Input data =

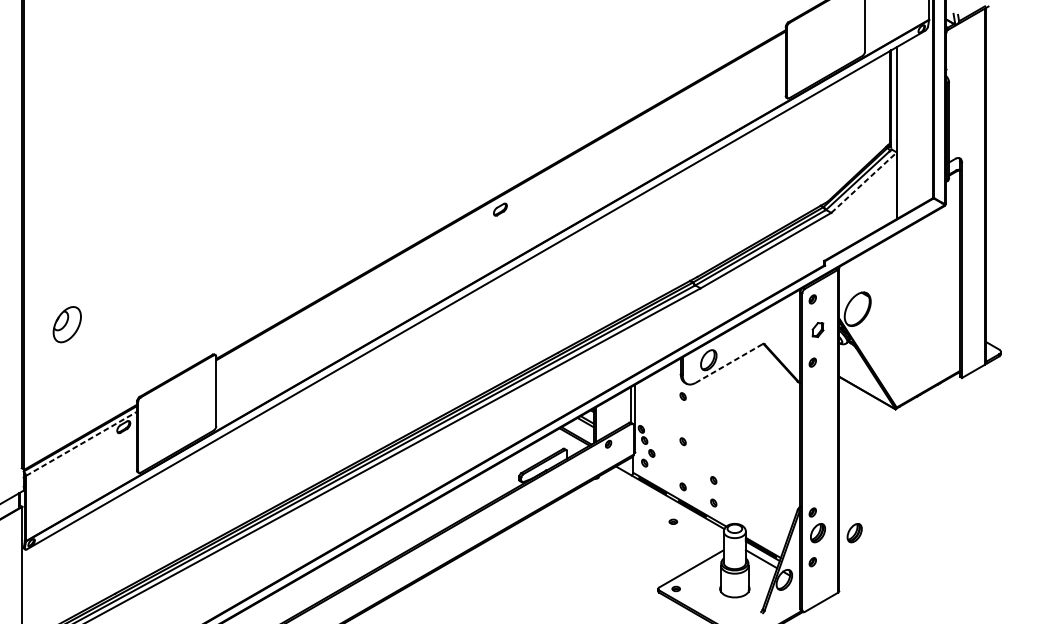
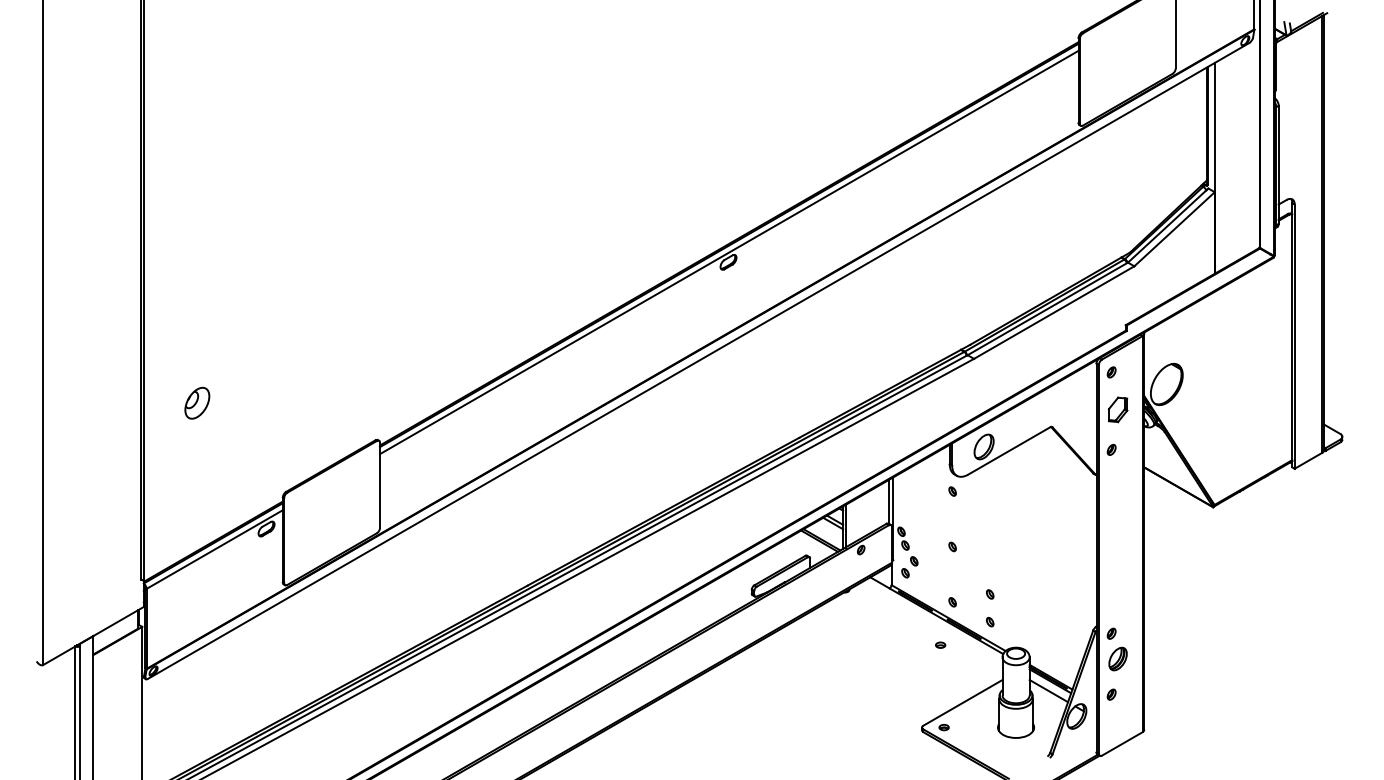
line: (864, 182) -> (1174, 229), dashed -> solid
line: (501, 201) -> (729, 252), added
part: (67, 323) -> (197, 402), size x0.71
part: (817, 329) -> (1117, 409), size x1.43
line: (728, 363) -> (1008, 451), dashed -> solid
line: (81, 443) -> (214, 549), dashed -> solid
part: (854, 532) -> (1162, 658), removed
---
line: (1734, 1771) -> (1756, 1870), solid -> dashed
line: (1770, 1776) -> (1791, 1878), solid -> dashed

Instruction = What is needed is an exact copy of the lines above, from the one containing "line: (728, 363)" through the one containing "part: (854, 532) -> (1162, 658), removed", with nothing added.

Exercise result =
line: (728, 363) -> (1008, 451), dashed -> solid
line: (81, 443) -> (214, 549), dashed -> solid
part: (854, 532) -> (1162, 658), removed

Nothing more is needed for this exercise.